Kommentar: Der Streit um Palantir zeigt, was falsch läuft in Deutschland


Erinnern wir uns: Vor zehn Jahren ereigneten sich einige Terroranschläge in Europa und Deutschland. Damals kamen Innenminister Thomas de Maizière und seine Kollegen aus den Bundesländern zusammen, um die Saarbrücker Agenda im November 2016 zu beschließen. Man wolle eine „gemeinsame, moderne, einheitliche Informationsarchitektur“ schaffen, damit die Polizei in dieser „digital vernetzten Welt“ mithalten kann.
Jetzt könnte man sagen: Wieso erst 2016? In dem Jahr wurde das Internet bereits ein Vierteljahrhundert alt, Google war längst mehr als 500 Milliarden Dollar an der Börse wert, und Datenbanken, ja, die waren schon ein halbes Jahrhundert da.
Eine völlig deplatzierte Kritik. Denn die Agenda war in Wirklichkeit höchst ehrgeizig. Mit „Polizei 2020“ wollte man innerhalb von vier Jahren für alle Sicherheitsbehörden eine IT-Plattform einführen, um den Datenaustausch zu ermöglichen und endlich nicht mehr in Aktenordnern, Excel-Tabellen oder diverser Verwaltungssoftware nach Gewaltverbrechern und Kinderschändern fahnden zu müssen.
Eine Namensänderung – mehr nicht
Bis heute ist das nicht geschehen. Die einen wehren sich gegen den US-Anbieter Palantir aus Gründen, die mit der Wirklichkeit wenig zu tun haben. Die anderen setzen sich vehement für Palantir ein und ignorieren Konkurrenzangebote.
In Deutschland wütet ein Glaubenskrieg um Palantir. NRW, Hessen, Bayern und Baden-Württemberg auf der einen und die restlichen Bundesländer auf der anderen Seite und der Bund orientierungslos in der Mitte. Experten reiben sich die Augen – schließlich geht es nur um eine Datenbank-Analysesoftware, wie sie Unternehmen seit Jahrzehnten selbstverständlich nutzen.

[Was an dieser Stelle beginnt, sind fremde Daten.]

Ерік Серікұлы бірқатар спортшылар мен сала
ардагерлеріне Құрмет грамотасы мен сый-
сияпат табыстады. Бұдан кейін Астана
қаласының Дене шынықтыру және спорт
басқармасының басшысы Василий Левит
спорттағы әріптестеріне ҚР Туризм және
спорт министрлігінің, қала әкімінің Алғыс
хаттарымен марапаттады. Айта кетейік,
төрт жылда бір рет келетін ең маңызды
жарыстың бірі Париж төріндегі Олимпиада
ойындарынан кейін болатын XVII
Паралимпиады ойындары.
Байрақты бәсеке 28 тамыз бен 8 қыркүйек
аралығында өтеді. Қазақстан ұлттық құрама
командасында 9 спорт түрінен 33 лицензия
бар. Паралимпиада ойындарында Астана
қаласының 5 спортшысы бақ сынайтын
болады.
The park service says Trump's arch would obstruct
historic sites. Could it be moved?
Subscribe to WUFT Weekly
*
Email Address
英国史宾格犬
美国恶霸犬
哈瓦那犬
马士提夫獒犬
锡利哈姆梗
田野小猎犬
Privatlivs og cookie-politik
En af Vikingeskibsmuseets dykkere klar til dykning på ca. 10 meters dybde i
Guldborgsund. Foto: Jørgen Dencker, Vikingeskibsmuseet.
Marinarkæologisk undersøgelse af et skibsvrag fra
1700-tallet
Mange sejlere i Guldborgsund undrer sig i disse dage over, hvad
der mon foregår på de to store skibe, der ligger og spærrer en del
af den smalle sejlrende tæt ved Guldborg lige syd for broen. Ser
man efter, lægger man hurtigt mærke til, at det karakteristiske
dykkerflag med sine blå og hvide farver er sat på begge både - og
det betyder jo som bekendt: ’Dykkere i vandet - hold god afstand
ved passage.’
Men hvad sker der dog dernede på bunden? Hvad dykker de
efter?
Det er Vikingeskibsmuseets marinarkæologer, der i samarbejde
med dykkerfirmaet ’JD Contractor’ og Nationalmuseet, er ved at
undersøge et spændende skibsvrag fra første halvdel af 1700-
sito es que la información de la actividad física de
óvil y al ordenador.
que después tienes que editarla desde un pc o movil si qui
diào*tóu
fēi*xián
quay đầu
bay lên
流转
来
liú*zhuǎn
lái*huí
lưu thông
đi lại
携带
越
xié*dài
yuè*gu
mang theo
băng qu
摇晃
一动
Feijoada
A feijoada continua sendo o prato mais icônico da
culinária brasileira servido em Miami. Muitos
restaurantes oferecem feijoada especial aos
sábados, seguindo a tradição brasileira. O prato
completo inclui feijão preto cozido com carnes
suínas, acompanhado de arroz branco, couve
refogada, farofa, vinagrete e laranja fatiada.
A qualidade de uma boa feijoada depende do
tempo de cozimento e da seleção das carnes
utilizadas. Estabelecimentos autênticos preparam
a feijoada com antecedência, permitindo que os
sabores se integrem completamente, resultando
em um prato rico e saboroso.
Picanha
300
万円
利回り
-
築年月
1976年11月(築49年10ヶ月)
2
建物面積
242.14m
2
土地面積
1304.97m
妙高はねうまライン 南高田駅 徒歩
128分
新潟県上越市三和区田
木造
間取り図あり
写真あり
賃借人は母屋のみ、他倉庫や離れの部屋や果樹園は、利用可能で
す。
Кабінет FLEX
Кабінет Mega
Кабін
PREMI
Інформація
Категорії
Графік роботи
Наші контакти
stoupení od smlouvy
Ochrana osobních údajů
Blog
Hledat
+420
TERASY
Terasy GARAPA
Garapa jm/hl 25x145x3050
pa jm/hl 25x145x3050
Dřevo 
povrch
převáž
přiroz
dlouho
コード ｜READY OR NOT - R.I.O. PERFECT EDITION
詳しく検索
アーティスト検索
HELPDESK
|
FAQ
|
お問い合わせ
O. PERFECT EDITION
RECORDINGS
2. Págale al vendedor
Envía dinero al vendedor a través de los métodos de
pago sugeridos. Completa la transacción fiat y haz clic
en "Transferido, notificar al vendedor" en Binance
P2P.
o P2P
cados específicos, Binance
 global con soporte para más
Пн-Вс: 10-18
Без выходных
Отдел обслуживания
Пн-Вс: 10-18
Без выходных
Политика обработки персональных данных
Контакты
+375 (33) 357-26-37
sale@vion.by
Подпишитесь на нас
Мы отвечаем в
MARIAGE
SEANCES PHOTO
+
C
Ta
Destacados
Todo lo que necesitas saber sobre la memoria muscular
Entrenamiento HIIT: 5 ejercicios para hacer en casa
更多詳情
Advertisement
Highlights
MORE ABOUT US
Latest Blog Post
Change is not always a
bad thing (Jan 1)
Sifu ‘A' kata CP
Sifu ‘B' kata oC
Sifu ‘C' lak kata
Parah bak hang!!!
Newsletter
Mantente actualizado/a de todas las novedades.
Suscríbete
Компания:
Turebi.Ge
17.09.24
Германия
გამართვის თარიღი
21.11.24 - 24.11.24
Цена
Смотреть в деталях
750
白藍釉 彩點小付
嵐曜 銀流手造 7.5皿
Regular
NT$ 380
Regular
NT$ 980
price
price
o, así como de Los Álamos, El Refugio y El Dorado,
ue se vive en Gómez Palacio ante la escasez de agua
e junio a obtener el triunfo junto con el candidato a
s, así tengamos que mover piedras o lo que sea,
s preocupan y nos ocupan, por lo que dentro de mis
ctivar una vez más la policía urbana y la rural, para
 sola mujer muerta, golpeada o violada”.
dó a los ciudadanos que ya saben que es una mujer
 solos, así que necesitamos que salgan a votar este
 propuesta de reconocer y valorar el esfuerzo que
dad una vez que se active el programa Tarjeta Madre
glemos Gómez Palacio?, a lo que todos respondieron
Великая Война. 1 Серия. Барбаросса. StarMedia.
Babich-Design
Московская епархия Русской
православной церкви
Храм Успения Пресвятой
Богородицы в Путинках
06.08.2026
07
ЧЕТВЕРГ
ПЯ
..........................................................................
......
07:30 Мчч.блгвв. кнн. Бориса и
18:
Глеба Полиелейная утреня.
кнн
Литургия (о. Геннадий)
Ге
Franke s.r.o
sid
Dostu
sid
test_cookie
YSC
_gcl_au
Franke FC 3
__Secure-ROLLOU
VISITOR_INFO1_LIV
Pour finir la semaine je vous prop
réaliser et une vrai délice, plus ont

Aber die Uhren ticken anders in der öffentlichen Hand. Aus Polizei 2020 wurde P20. Natürlich optimiert man immer noch „polizeiliche Systeme und Prozesse“. Jetzt bezieht sich P20 aber nicht mehr auf eine Jahreszahl, sondern auf die 20 Polizeistellen in Deutschland (16 Bundesländer plus Bundespolizei, BKA, Zollkriminalamt und natürlich die Polizei beim Deutschen Bundestag).
Es ist ein Lehrstück dafür, was falsch läuft in Deutschland. Föderalismus ist wichtig, aber eine liberale und demokratische Gesellschaftsordnung muss sich gegen Terror und Kriminalität verteidigen können. Sie sind die Gefahr für unser Leben und unsere Freiheit, nicht die Softwareanbieter. Die Leidtragenden der Untätigkeit sind wir alle – und insbesondere die Opfer von Verbrechen, die nicht verfolgt und aufgeklärt wurden.